Iran has made its intentions to prepare for an economic standoff with the United States known in statements released by the vice president and high-ranking members of parliament this week. Vice President Eshaq Jahangiri told local media that, “Today, we are in special conditions and we are confronting the U.S.” He went on to state that the nation required cautious preparation to counter the United States’ sanctions. He noted that it would be foolish to believe that Iran’s economy would not suffer under the sanctions. He added that, “We will sell as much oil as we can,” despite the U.S.’s move to block the country’s oil exportation.

Iranian Supreme Leader Khamenei has decreed that the nation will set up an “economic war room” for handling all of Iran’s future employment, investments, and inflation issues while focusing on improving the nation’s banking. In the magazine Hezbollah Path, parliamentary economic committee leader Mohammad Reza Pourebrahimi wrote, “On April 28 in a secret meeting with the heads of executive, judiciary and legislative body, Iran’s Supreme Leader has emphasized on the establishment of an economic war room.” The letter written by Pourebrahimi was published on Saturday. The “war room” will include members of the judiciary, executive, and legislative bodies; it will be headed by President Hassan Rouhani himself.

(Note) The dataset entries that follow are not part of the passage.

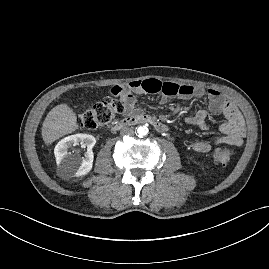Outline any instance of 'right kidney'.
Instances as JSON below:
<instances>
[{
  "instance_id": "ca27d5eb",
  "label": "right kidney",
  "mask_w": 269,
  "mask_h": 269,
  "mask_svg": "<svg viewBox=\"0 0 269 269\" xmlns=\"http://www.w3.org/2000/svg\"><path fill=\"white\" fill-rule=\"evenodd\" d=\"M79 143L82 147H87L85 157L68 152V148ZM95 143V138L88 134H75L62 139L54 149L60 172L64 176H83L89 173L93 166L92 148Z\"/></svg>"
}]
</instances>
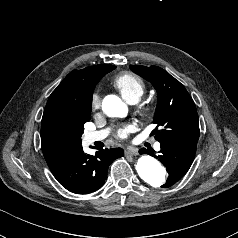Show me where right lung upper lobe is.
Wrapping results in <instances>:
<instances>
[{"label":"right lung upper lobe","instance_id":"1","mask_svg":"<svg viewBox=\"0 0 238 238\" xmlns=\"http://www.w3.org/2000/svg\"><path fill=\"white\" fill-rule=\"evenodd\" d=\"M110 66L73 70L50 95L41 121V148L50 170L82 148L81 139L67 128V123L90 119L92 92Z\"/></svg>","mask_w":238,"mask_h":238}]
</instances>
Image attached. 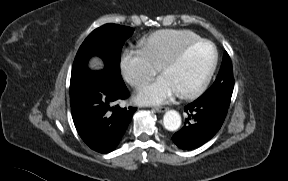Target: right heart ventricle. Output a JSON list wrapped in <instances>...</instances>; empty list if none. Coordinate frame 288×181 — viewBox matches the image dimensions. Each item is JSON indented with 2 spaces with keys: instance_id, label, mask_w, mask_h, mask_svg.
<instances>
[{
  "instance_id": "e07e8e85",
  "label": "right heart ventricle",
  "mask_w": 288,
  "mask_h": 181,
  "mask_svg": "<svg viewBox=\"0 0 288 181\" xmlns=\"http://www.w3.org/2000/svg\"><path fill=\"white\" fill-rule=\"evenodd\" d=\"M199 39L201 37L190 30L166 29L152 33L141 41L140 46L149 61L160 68L183 46Z\"/></svg>"
}]
</instances>
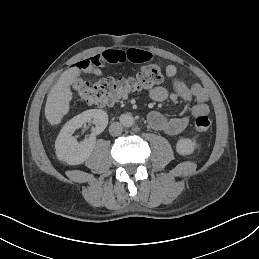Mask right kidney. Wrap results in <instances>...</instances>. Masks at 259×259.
I'll return each mask as SVG.
<instances>
[{"mask_svg": "<svg viewBox=\"0 0 259 259\" xmlns=\"http://www.w3.org/2000/svg\"><path fill=\"white\" fill-rule=\"evenodd\" d=\"M85 123H93V135L102 133L108 124V115L104 110L91 109L75 116L62 128L55 142L56 157L60 162L70 166L82 165L93 153L96 139L91 136L88 140L78 143L71 135Z\"/></svg>", "mask_w": 259, "mask_h": 259, "instance_id": "obj_1", "label": "right kidney"}]
</instances>
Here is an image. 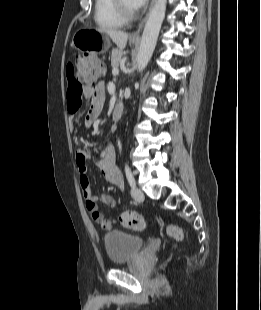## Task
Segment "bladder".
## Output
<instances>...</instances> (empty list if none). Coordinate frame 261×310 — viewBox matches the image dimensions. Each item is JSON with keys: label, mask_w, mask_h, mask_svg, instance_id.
Instances as JSON below:
<instances>
[{"label": "bladder", "mask_w": 261, "mask_h": 310, "mask_svg": "<svg viewBox=\"0 0 261 310\" xmlns=\"http://www.w3.org/2000/svg\"><path fill=\"white\" fill-rule=\"evenodd\" d=\"M145 244L141 236L123 231H111L104 236L105 249L113 264H122L134 259Z\"/></svg>", "instance_id": "1"}]
</instances>
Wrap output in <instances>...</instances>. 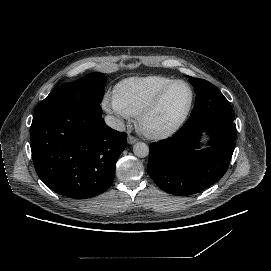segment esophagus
Here are the masks:
<instances>
[{
	"label": "esophagus",
	"mask_w": 271,
	"mask_h": 271,
	"mask_svg": "<svg viewBox=\"0 0 271 271\" xmlns=\"http://www.w3.org/2000/svg\"><path fill=\"white\" fill-rule=\"evenodd\" d=\"M137 141H138V139L136 137L128 135V137H127L128 144L132 145V144L136 143Z\"/></svg>",
	"instance_id": "esophagus-1"
}]
</instances>
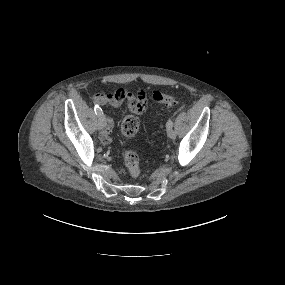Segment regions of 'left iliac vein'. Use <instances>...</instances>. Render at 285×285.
I'll return each instance as SVG.
<instances>
[{
	"label": "left iliac vein",
	"mask_w": 285,
	"mask_h": 285,
	"mask_svg": "<svg viewBox=\"0 0 285 285\" xmlns=\"http://www.w3.org/2000/svg\"><path fill=\"white\" fill-rule=\"evenodd\" d=\"M167 134L169 138L175 139L176 138V132L170 127L167 129Z\"/></svg>",
	"instance_id": "obj_1"
}]
</instances>
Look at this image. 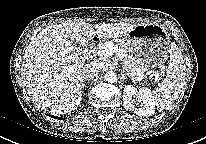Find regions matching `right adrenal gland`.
Instances as JSON below:
<instances>
[{
  "mask_svg": "<svg viewBox=\"0 0 206 144\" xmlns=\"http://www.w3.org/2000/svg\"><path fill=\"white\" fill-rule=\"evenodd\" d=\"M86 80L89 81V80H92V79H89V78H88V79H86ZM84 88L86 89L85 84H83V89H84Z\"/></svg>",
  "mask_w": 206,
  "mask_h": 144,
  "instance_id": "obj_1",
  "label": "right adrenal gland"
}]
</instances>
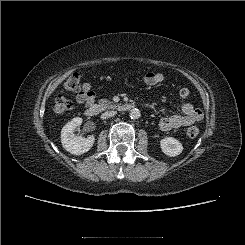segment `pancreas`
<instances>
[{
	"instance_id": "cf45deb5",
	"label": "pancreas",
	"mask_w": 245,
	"mask_h": 245,
	"mask_svg": "<svg viewBox=\"0 0 245 245\" xmlns=\"http://www.w3.org/2000/svg\"><path fill=\"white\" fill-rule=\"evenodd\" d=\"M99 106L102 107V109H107V108L114 109V108H116V105L107 99H101L99 101Z\"/></svg>"
}]
</instances>
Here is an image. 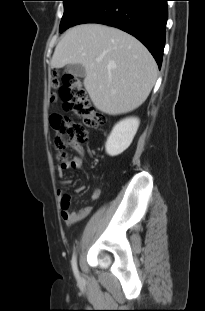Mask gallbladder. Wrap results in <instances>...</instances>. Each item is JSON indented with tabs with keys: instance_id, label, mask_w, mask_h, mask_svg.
Listing matches in <instances>:
<instances>
[{
	"instance_id": "obj_1",
	"label": "gallbladder",
	"mask_w": 205,
	"mask_h": 311,
	"mask_svg": "<svg viewBox=\"0 0 205 311\" xmlns=\"http://www.w3.org/2000/svg\"><path fill=\"white\" fill-rule=\"evenodd\" d=\"M65 71L75 77H84L86 74L85 68L81 64H69L66 66Z\"/></svg>"
}]
</instances>
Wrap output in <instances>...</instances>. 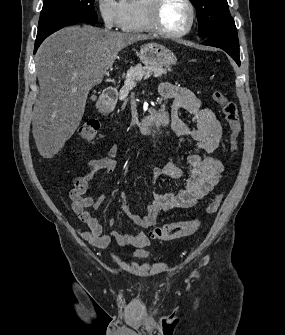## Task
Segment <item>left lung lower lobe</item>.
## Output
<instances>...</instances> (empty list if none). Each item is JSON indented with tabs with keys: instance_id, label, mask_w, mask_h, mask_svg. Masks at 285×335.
<instances>
[{
	"instance_id": "1",
	"label": "left lung lower lobe",
	"mask_w": 285,
	"mask_h": 335,
	"mask_svg": "<svg viewBox=\"0 0 285 335\" xmlns=\"http://www.w3.org/2000/svg\"><path fill=\"white\" fill-rule=\"evenodd\" d=\"M210 35L211 37L204 44L223 49L240 65L237 30L213 32Z\"/></svg>"
}]
</instances>
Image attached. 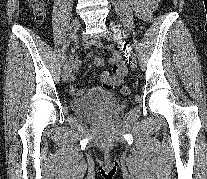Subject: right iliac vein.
<instances>
[{
    "mask_svg": "<svg viewBox=\"0 0 207 179\" xmlns=\"http://www.w3.org/2000/svg\"><path fill=\"white\" fill-rule=\"evenodd\" d=\"M79 25H80L79 19L75 18L72 21V24H71L70 30H69L68 40L70 42L75 40L76 35H77V31L79 29ZM69 77H70V71H69L68 66L66 65L65 67H63L62 79L64 82H66V81H68Z\"/></svg>",
    "mask_w": 207,
    "mask_h": 179,
    "instance_id": "63e3f726",
    "label": "right iliac vein"
}]
</instances>
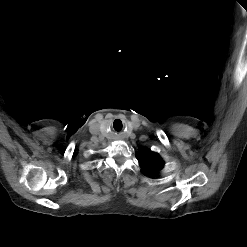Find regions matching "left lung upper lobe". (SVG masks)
Listing matches in <instances>:
<instances>
[{
	"instance_id": "left-lung-upper-lobe-1",
	"label": "left lung upper lobe",
	"mask_w": 247,
	"mask_h": 247,
	"mask_svg": "<svg viewBox=\"0 0 247 247\" xmlns=\"http://www.w3.org/2000/svg\"><path fill=\"white\" fill-rule=\"evenodd\" d=\"M136 157L143 172L149 176H156L164 165V162L157 153L146 148H143L140 153H137Z\"/></svg>"
}]
</instances>
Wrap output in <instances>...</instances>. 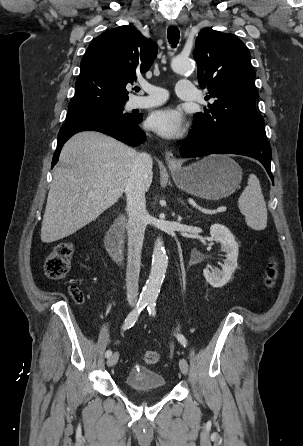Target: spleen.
<instances>
[{"label": "spleen", "mask_w": 303, "mask_h": 446, "mask_svg": "<svg viewBox=\"0 0 303 446\" xmlns=\"http://www.w3.org/2000/svg\"><path fill=\"white\" fill-rule=\"evenodd\" d=\"M240 212L245 216L247 225L254 230L267 226V208L260 182L256 175L250 174L248 184L238 200Z\"/></svg>", "instance_id": "1"}]
</instances>
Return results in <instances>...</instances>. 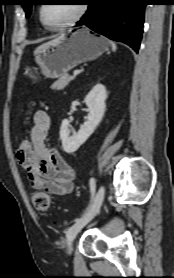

This is not the first time Iran established such a collective, an “economic war room” was established in the 1980s when the Iran-Iraq war kicked off. Pourebrahimi added that, “Investment, inflation, employment, and improving banking are among the main tasks of the economic war room … So far the room has decided to ban a list of 1,339 importing items.” The Iranian Minister of Industry, Mohammad Shariatmadari, had declared that the country had prepared a catalog of 1,339 items it would no longer import in late June. This would be done to protect small businesses and producers of domestic products while simultaneously controlling the national outflow of money, according to Shariatmadari.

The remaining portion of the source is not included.